To do. Please find every line in the items below that contains the string "Updated" and copy each of those lines. Case matters when matching.

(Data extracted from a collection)
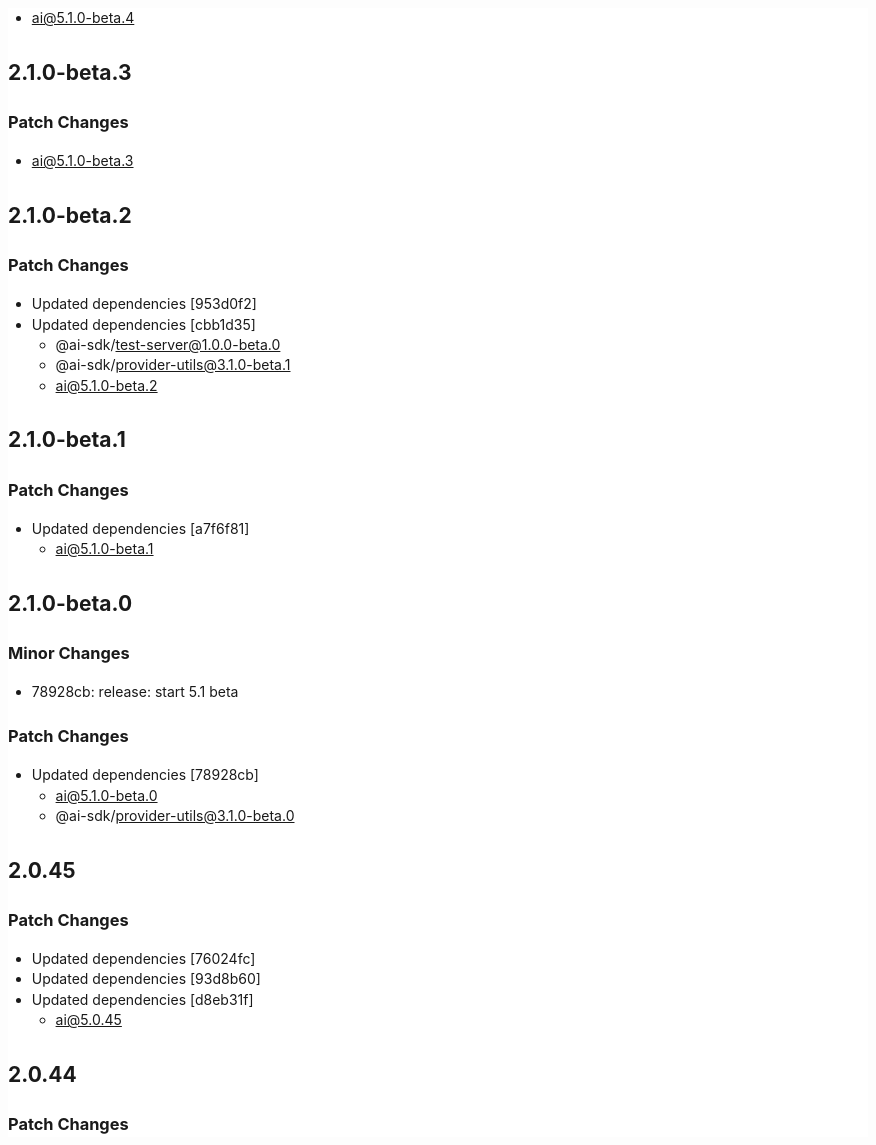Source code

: - ai@5.1.0-beta.4

## 2.1.0-beta.3

### Patch Changes

- ai@5.1.0-beta.3

## 2.1.0-beta.2

### Patch Changes

- Updated dependencies [953d0f2]
- Updated dependencies [cbb1d35]
  - @ai-sdk/test-server@1.0.0-beta.0
  - @ai-sdk/provider-utils@3.1.0-beta.1
  - ai@5.1.0-beta.2

## 2.1.0-beta.1

### Patch Changes

- Updated dependencies [a7f6f81]
  - ai@5.1.0-beta.1

## 2.1.0-beta.0

### Minor Changes

- 78928cb: release: start 5.1 beta

### Patch Changes

- Updated dependencies [78928cb]
  - ai@5.1.0-beta.0
  - @ai-sdk/provider-utils@3.1.0-beta.0

## 2.0.45

### Patch Changes

- Updated dependencies [76024fc]
- Updated dependencies [93d8b60]
- Updated dependencies [d8eb31f]
  - ai@5.0.45

## 2.0.44

### Patch Changes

Output below.
- Updated dependencies [953d0f2]
- Updated dependencies [cbb1d35]
- Updated dependencies [a7f6f81]
- Updated dependencies [78928cb]
- Updated dependencies [76024fc]
- Updated dependencies [93d8b60]
- Updated dependencies [d8eb31f]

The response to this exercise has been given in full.